In 1998, Dr. Orbinski received the Governor General’s Meritorious Service Cross for his work as the Médecins Sans Frontières (French Doctors Without Borders) chef de mission to Rwanda during the 1994 civil war. Dr. James Orbinski was president of the Médecins Sans Frontières (MSF) at the time the organization received the 1999 Nobel Peace Prize. He has worked with MSF in a number of settings – including Goma, Zaire (now Congo) in the fall of 1996 during the refugee crisis; in Kigali during the Rwandan genocide of 1994; and in Baidoa, Somalia during the civil war and famine of 1992-93.

He was a founder of the McMaster University Health Reach Program that investigates and promotes the health of children in war zones, and he was a founding member of MSF Canada in 1990. He has been president of the MSF International Council since 1998.

Currently, James Orbinski is the President of Dignitas International, a medical humanitarian organization working with communities to dramatically increase access to life-saving treatment and prevention in areas overwhelmed by HIV/AIDS. He is closely associated with the University of Toronto’s Massey College where he is a Senior Fellow and was the founding Saul Rae Fellow.

Orbinski received a Bachelor’s degree from Trent University prior to his MD from McMaster University (1990), and a master’s degree in international relations from the University of Toronto (1998).

In 2001, Orbinski was awarded an honorary Doctor of Laws degree from Trent University. He was awarded another honorary Doctor of Laws degree from the University of Windsor in 2006.

 

 

Pedro Sanchez, Ph.D.

Pedro Sanchez is Director of Tropical Agriculture and Senior Research Scholar at the Earth Institute of Columbia University in New York City. He serves as Co-Chair of the Hunger Task Force of the Millennium Project, and advisory body to the United Nations. Sanchez served as Director General of the World Agroforestry Center (ICRAF) headquartered in Nairobi, Kenya from 1991-2001. He is also Professor Emeritus of Soil Science and Forestry at North Carolina State University, and was a visiting professor at the University of California, Berkeley. In April 2006 he was elected a Fellow of the American Association for the Advancement of Science. He was named a MacArthur Foundation Fellow in 2003, and received the World Food Prize in 2002.
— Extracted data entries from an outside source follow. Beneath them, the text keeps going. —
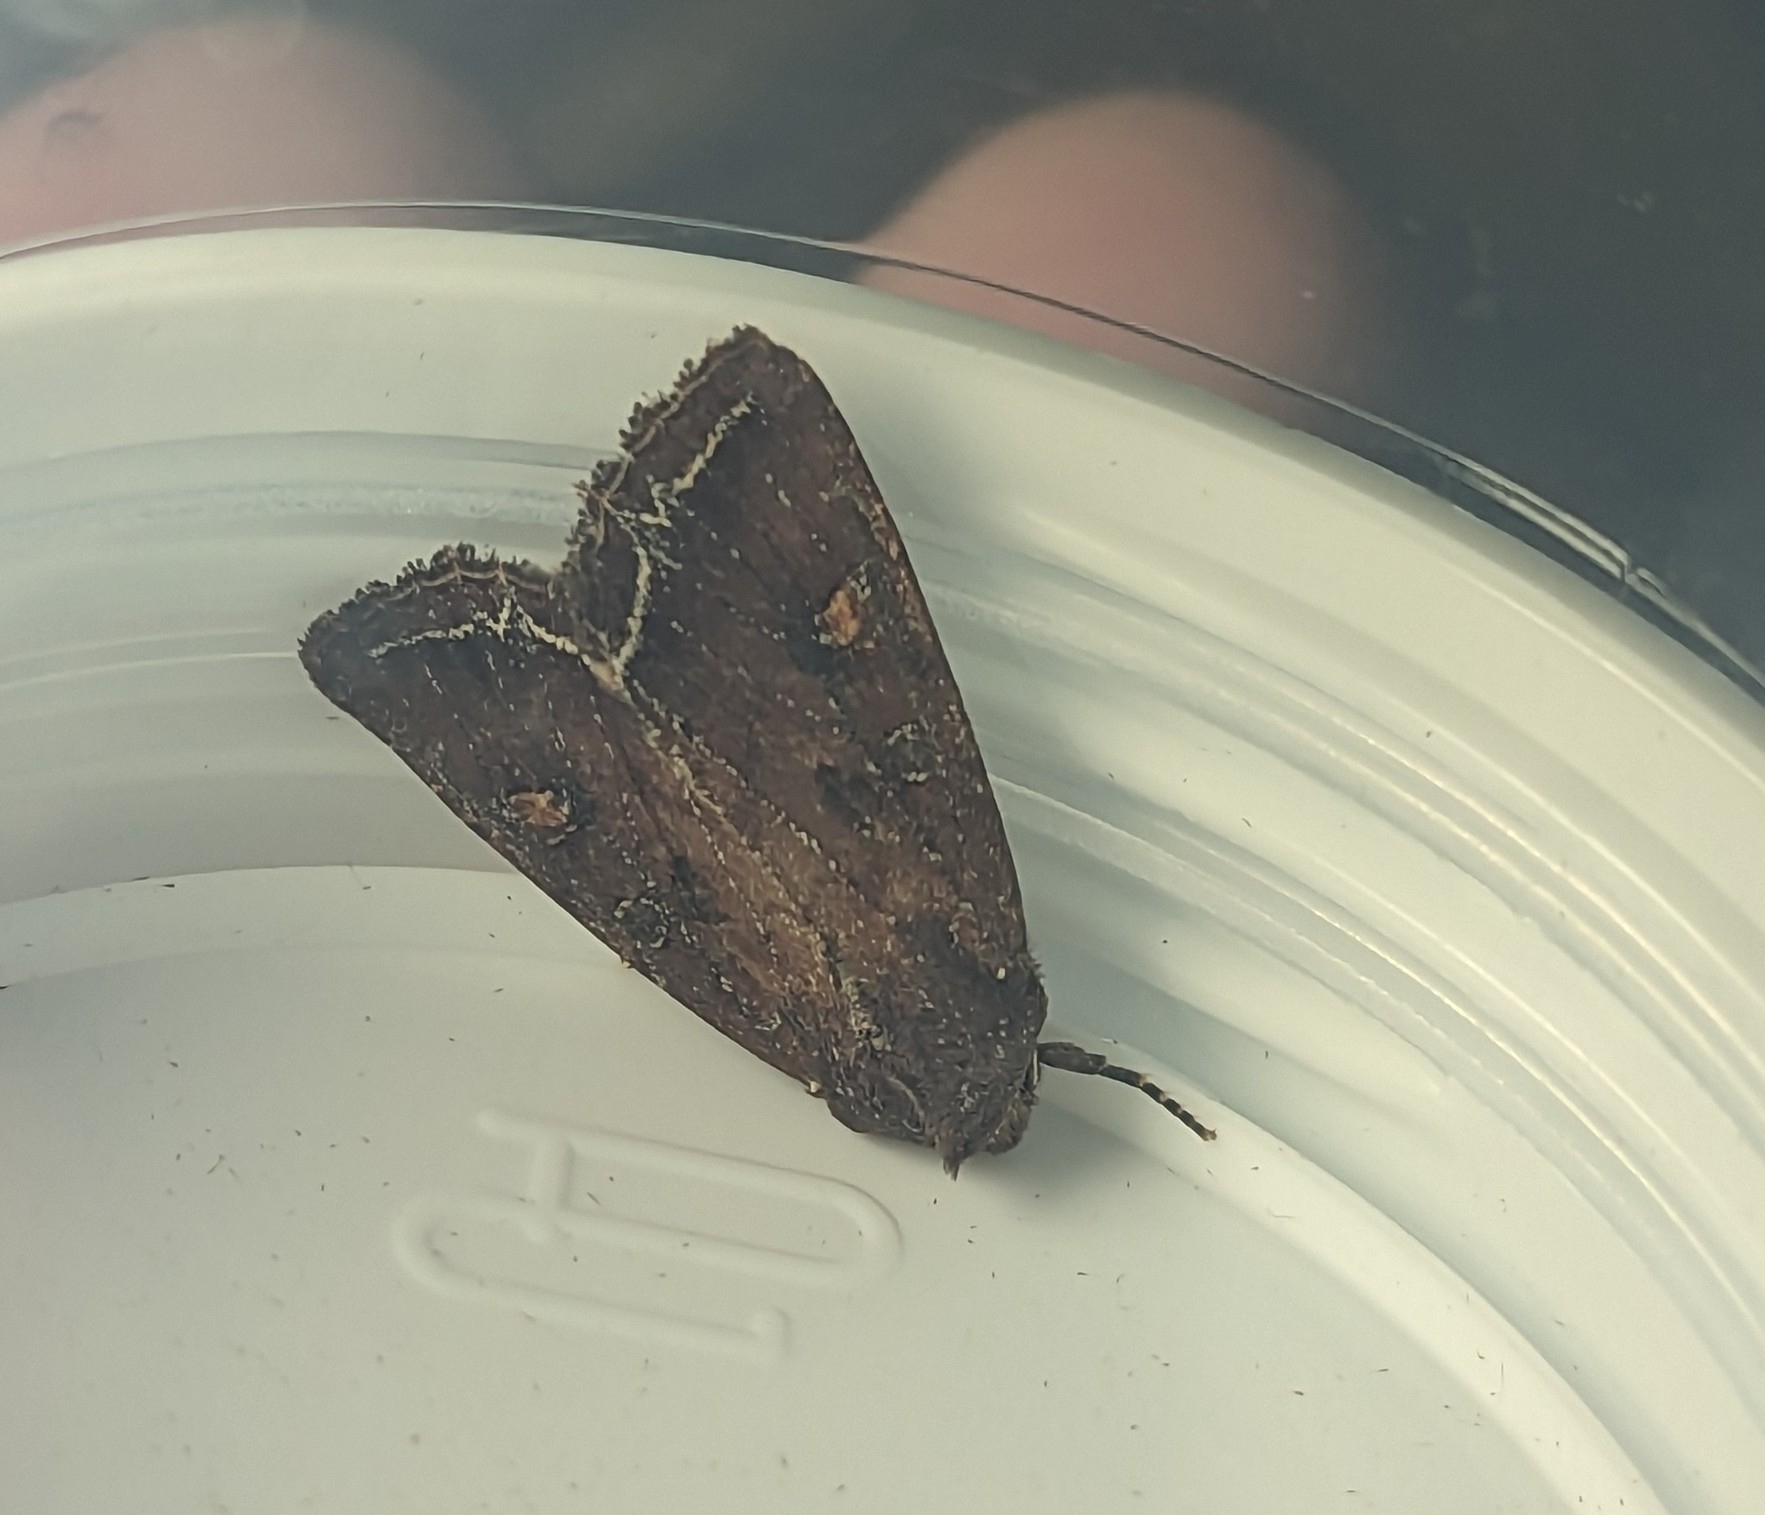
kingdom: Animalia
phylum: Arthropoda
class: Insecta
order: Lepidoptera
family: Noctuidae
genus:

A native of Cuba, Sanchez received his BS, MS and PhD degrees from Cornell University, and joined the faculty of North Carolina State University in 1968. His professional career has been dedicated to improving the management of tropical soils through integrated natural resource management approaches to achieve food security and reduce rural poverty while protecting and enhancing the environment. Sanchez has lived in the Philippines (working at the International Rice Research Institute), Peru (working at the National Research Institutes), Columbia (working at the International Center for Tropical Agriculture) and Kenya.

Sanchez is the author of Properties and Management of Soils of the Tropics (rated among the top 10 best-selling books in soil science worldwide), and author of over 200 scientific publications. He is a Fellow of the American Society of Agronomy and the Soil Science Society of America. He has received decorations for the governments of Colombia and Peru and was awarded the International Soil Science Award and the International Service in Agronomy Award. In February 2001 the Catholic University of Leuven, Belgium awarded him a Doctor Honoris Causa degree for his work on tropical soils in Africa. In August 2001 Sanchez was anointed a Luo Elder with the name of Odera Kang’o by the Luo community of Western Kenya, in recognition for his assistance in eliminating hunger from many villages in the region.